A complaint for illegal dismissal and payment of money claims was filed by respondent employees against USWA and Banco Filipino Savings and Mortgage Bank ("BF"). It stemmed from the termination of the Contract for Security Services[1] entered into between USWA and BF. The parties agreed that "the party terminating the CONTRACT shall give (a) THIRTY (30)-day notice prior to the date of termination to the other party."[2]
The contract took effect on 1 June 1994. However, on 3 June 1994, or two (2) days later, BF terminated the contract. The termination letter dated 3 June 1994, but received on June 17, advised USWA of the termination to take effect 30 days from receipt thereof.[3]

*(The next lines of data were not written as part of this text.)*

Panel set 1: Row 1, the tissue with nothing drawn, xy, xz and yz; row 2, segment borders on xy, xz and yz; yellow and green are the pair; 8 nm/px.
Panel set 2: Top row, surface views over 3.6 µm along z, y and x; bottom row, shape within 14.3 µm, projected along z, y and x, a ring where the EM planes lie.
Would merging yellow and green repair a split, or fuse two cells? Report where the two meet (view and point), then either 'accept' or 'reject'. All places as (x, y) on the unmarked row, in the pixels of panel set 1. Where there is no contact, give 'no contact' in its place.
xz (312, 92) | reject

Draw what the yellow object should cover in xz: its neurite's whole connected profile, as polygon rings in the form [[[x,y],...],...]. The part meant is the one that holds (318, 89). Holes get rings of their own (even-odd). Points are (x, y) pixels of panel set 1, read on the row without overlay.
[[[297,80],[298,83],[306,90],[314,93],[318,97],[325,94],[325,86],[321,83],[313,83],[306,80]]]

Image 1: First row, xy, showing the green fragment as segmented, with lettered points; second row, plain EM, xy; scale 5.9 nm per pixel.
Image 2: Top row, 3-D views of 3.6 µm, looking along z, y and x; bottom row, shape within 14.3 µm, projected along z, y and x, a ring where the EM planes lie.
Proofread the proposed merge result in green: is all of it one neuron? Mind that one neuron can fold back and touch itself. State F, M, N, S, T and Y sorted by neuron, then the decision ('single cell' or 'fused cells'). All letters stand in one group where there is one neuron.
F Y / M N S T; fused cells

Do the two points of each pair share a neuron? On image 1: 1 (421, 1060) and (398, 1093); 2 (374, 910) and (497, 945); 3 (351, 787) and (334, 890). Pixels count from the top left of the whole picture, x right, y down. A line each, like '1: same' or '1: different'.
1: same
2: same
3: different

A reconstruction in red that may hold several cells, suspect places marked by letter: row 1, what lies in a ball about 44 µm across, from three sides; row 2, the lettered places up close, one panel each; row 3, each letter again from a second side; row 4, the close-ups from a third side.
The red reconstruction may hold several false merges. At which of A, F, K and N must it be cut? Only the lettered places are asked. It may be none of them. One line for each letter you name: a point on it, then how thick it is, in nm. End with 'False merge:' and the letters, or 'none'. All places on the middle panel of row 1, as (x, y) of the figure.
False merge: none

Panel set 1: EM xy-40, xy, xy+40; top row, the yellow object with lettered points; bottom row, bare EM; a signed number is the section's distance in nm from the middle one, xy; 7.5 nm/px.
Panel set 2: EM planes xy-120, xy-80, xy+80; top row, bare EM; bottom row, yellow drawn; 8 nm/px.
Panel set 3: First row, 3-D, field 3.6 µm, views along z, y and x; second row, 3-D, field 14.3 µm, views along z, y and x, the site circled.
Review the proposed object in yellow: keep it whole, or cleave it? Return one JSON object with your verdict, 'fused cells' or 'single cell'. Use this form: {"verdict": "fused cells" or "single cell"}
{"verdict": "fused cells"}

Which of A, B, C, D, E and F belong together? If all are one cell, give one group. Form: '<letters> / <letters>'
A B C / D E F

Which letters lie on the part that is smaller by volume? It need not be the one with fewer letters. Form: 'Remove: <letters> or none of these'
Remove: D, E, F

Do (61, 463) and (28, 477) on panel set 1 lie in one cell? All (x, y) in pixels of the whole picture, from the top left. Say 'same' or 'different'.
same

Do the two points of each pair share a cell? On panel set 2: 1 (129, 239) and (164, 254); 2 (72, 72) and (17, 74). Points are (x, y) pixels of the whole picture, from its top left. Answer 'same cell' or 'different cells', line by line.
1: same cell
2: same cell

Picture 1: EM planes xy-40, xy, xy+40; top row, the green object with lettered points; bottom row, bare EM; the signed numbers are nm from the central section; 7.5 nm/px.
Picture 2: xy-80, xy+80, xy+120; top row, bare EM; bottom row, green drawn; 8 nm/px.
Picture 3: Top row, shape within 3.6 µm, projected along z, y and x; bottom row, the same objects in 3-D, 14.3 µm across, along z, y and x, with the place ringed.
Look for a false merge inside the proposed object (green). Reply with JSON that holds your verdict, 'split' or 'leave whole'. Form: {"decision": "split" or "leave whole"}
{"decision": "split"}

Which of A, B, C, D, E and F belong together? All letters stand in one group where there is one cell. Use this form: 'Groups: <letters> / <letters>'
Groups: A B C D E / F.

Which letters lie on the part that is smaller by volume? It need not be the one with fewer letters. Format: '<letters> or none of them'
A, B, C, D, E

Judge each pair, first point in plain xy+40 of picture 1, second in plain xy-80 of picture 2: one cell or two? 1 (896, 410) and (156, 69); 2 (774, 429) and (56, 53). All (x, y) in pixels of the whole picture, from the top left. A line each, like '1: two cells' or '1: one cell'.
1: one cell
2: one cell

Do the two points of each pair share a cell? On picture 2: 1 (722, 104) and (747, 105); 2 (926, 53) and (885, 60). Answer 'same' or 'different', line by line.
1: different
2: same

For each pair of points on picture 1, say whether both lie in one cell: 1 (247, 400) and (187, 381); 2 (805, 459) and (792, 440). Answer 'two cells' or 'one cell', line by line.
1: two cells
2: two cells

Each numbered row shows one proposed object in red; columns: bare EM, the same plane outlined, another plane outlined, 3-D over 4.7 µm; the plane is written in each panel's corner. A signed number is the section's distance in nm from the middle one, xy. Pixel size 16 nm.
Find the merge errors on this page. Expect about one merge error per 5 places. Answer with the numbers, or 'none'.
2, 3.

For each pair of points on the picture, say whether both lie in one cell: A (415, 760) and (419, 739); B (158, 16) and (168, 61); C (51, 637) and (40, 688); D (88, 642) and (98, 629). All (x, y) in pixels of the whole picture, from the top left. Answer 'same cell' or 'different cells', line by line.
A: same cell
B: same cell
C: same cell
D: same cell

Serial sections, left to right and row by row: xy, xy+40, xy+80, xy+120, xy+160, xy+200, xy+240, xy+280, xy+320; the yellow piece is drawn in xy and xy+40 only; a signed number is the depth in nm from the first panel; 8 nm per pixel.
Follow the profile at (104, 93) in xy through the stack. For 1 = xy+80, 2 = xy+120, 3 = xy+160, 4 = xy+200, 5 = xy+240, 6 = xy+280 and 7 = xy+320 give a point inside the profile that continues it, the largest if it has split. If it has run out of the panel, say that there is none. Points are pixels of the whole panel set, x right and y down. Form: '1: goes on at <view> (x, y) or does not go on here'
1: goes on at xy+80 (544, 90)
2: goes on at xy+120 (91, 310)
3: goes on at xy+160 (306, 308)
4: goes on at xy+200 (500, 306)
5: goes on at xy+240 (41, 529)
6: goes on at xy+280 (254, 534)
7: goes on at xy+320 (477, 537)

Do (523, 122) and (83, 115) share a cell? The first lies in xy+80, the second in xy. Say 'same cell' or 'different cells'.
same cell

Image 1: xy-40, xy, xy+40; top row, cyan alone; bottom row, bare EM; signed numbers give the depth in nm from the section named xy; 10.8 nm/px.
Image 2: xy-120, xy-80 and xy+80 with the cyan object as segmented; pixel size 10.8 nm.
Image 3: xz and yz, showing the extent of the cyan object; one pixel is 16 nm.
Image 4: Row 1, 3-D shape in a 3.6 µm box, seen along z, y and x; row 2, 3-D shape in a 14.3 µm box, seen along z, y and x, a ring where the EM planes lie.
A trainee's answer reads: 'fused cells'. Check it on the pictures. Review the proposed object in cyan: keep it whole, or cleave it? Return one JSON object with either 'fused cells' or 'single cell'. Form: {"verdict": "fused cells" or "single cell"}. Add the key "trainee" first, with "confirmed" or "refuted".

USWA alleged that, upon receipt of the letter, Mr. Angel Baliwag, its Operations Manager, immediately notified all the affected employees stationed at the BF branches about the termination of their contract. He advised them to report to the office for reassignment. Only thirty (30) out of the sixty-seven (67) guards reported and they were given new assignments. Out of the remaining thirty-seven (37), twenty-one (21) filed, on 4 August 1994, a complaint for illegal dismissal and payment of money claims against USWA and BF with the Regional Arbitration Branch of the National Labor Relations Commission ("NLRC"). On 29 August 1994, the complaint was amended to include all thirty-seven (37) employees. In the course of the proceedings, five (5) of the thirty-seven employees reported to the office and were given new posts.[4]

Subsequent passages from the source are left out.